我有一个大数据集。我不举数据示例,而是向您展示枢轴,因为它总结了最重要的数据。
pd.pivot_table(df,index=['Test Group'],values=["Customer_ID"],aggfunc=lambda x: len(x.unique()))
我得到那些计数 测试组 Customer_ID
Innovators 4634
Early Adopters 2622
Early Majority 8653
Late Majority 7645
Laggards 7645
Lost 4354
Prospective 653
我运行下面的代码:
percentages = {'Innovators':[0.0,1.0],\
'Early Adopters':[0.2,0.8], \
'Early Majority':[0.1,0.9],\
'Late Majority':[0.0,1.0],\
'Laggards':[0.2,0.8],\
'Lost':[0.1,0.9],\
'Prospective':[0.1,0.9]}
def assigner(gp):
...: group = gp['Test Group'].iloc[0]
...: cut = pd.qcut(
np.arange(gp.shape[0]),
q=np.cumsum([0] + percentages[group]),
labels=range(len(percentages[group]))
).get_values()
...: return pd.Series(cut[np.random.permutation(gp.shape[0])], index=gp.index, name='flag')
df['flag'] = df.groupby('Test Group', group_keys=False).apply(assigner)
ValueError: Bin edges must be unique: array([ 0, 0, 2621], dtype=int64).
You can drop duplicate edges by setting the 'duplicates' kwarg
... 并继续出现此错误
我找到了这个答案,可能会有帮助How to qcut with non unique bin edges?;但 rank dows 不适用于 np
def assigner(gp):
...: group = gp['Campaign Test Description'].iloc[0]
...: cut = pd.qcut(
np.arange(gp.shape[0]).rank(method='first'),
q=np.cumsum([0] + percentages[group]),
labels=range(len(percentages[group]))
).get_values()
...: return pd.Series(cut[np.random.permutation(gp.shape[0])], index=gp.index, name='flag')
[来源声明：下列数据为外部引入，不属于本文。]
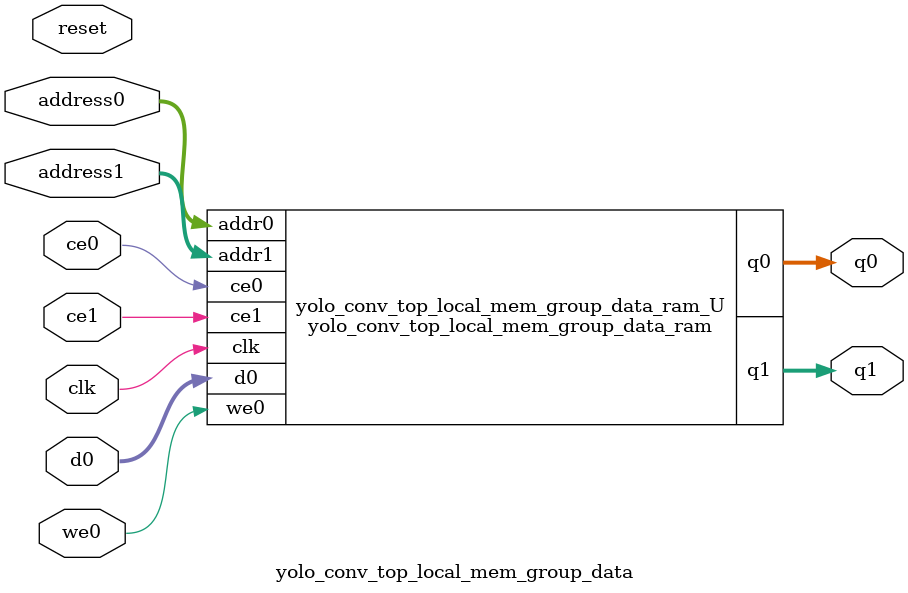
<source format=v>
`timescale 1 ns / 1 ps
module yolo_conv_top_local_mem_group_data_ram (addr0, ce0, d0, we0, q0, addr1, ce1, q1,  clk);

parameter DWIDTH = 16;
parameter AWIDTH = 6;
parameter MEM_SIZE = 48;

input[AWIDTH-1:0] addr0;
input ce0;
input[DWIDTH-1:0] d0;
input we0;
output reg[DWIDTH-1:0] q0;
input[AWIDTH-1:0] addr1;
input ce1;
output reg[DWIDTH-1:0] q1;
input clk;

(* ram_style = "distributed" *)reg [DWIDTH-1:0] ram[0:MEM_SIZE-1];




always @(posedge clk)  
begin 
    if (ce0) 
    begin
        if (we0) 
        begin 
            ram[addr0] <= d0; 
        end 
        q0 <= ram[addr0];
    end
end


always @(posedge clk)  
begin 
    if (ce1) 
    begin
        q1 <= ram[addr1];
    end
end


endmodule

`timescale 1 ns / 1 ps
module yolo_conv_top_local_mem_group_data(
    reset,
    clk,
    address0,
    ce0,
    we0,
    d0,
    q0,
    address1,
    ce1,
    q1);

parameter DataWidth = 32'd16;
parameter AddressRange = 32'd48;
parameter AddressWidth = 32'd6;
input reset;
input clk;
input[AddressWidth - 1:0] address0;
input ce0;
input we0;
input[DataWidth - 1:0] d0;
output[DataWidth - 1:0] q0;
input[AddressWidth - 1:0] address1;
input ce1;
output[DataWidth - 1:0] q1;



yolo_conv_top_local_mem_group_data_ram yolo_conv_top_local_mem_group_data_ram_U(
    .clk( clk ),
    .addr0( address0 ),
    .ce0( ce0 ),
    .we0( we0 ),
    .d0( d0 ),
    .q0( q0 ),
    .addr1( address1 ),
    .ce1( ce1 ),
    .q1( q1 ));

endmodule


</source>
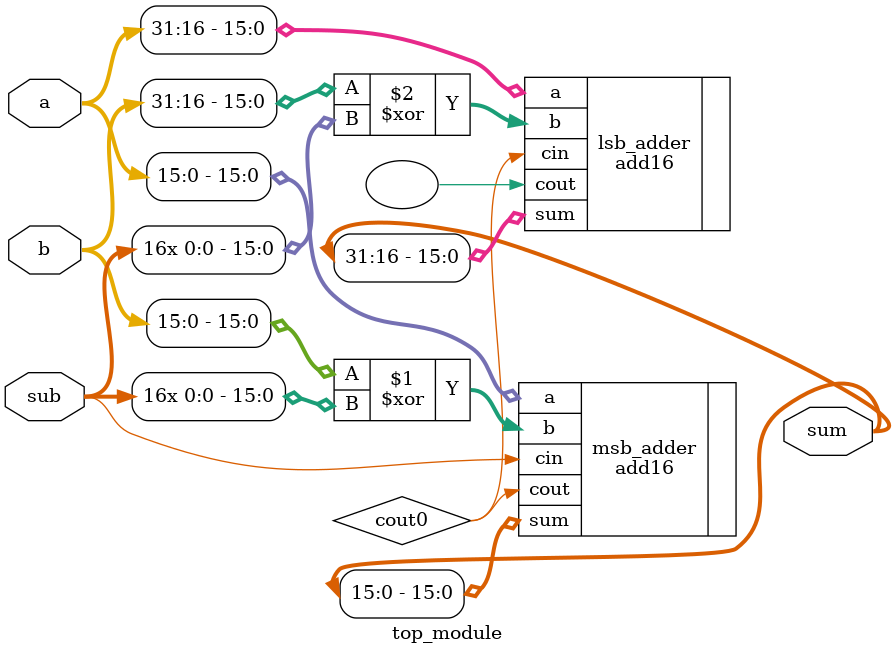
<source format=v>
module top_module(
    input [31:0] a,
    input [31:0] b,
    input sub,
    output [31:0] sum
);

    wire cout0;

    add16 msb_adder (
        .a(a[15:0]),
        .b(b[15:0] ^ {16{sub}}),
        .cin(sub),
        .cout(cout0),
        .sum(sum[15:0])
    );

    add16 lsb_adder (
        .a(a[31:16]),
        .b(b[31:16] ^ {16{sub}}),
        .cin(cout0),
        .cout(),
        .sum(sum[31:16])
    );

endmodule

</source>
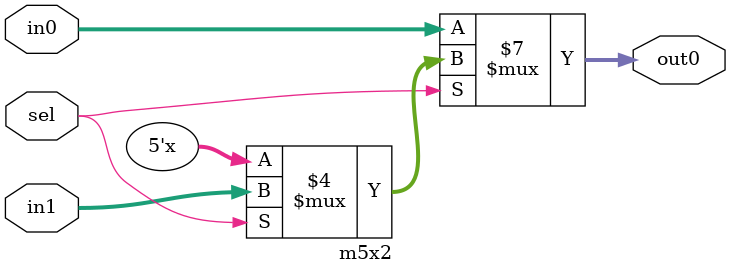
<source format=v>
module m5x2(in0, in1, sel, out0);

  input [4:0] in0;
  input [4:0] in1;
  input sel;
  output [4:0] out0;
  reg [4:0] out0;

  // select in0 if sel=0
  // select in1 if sel=1

  always @ (in0 or in1 or sel)
  begin
    if (sel == 0)
      out0 <= in0;
    else if (sel == 1)
	 out0 <= in1;
  end

endmodule

</source>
AttributeError: 'numpy.ndarray' object has no attribute 'rank'
我尝试删除重复项
def assigner(gp):
...: group = gp['Campaign Test Description'].iloc[0]
...: cut = pd.qcut(
np.arange(gp.shape[0]),
q=np.cumsum([0] + percentages[group]),
labels=range(len(percentages[group])),duplicates='drop'
).get_values()
...: return pd.Series(cut[np.random.permutation(gp.shape[0])], index=gp.index, name='flag')
ValueError: Bin labels must be one fewer than the number of bin edges
仍然出现错误
您正在进行 train/test 拆分,这在机器学习中很常用。这是一种方法(仔细检查我的百分比是否正确):
df_pct = pd.DataFrame({ 'ID': ['Innovators','Early Adopters' ,'Early Majority','Late Majority','Laggards','Lost','Prospective'], 'test_cutoff':[1,0.8,0.9,0.1,0.8,0.9,0.9]})
df=df.merge(df_pct)
df['is_test'] = np.random.uniform(0, 1, len(df)) >= df['test_cutoff']
此外,您的 'Late Majority' 百分比加起来不等于 100。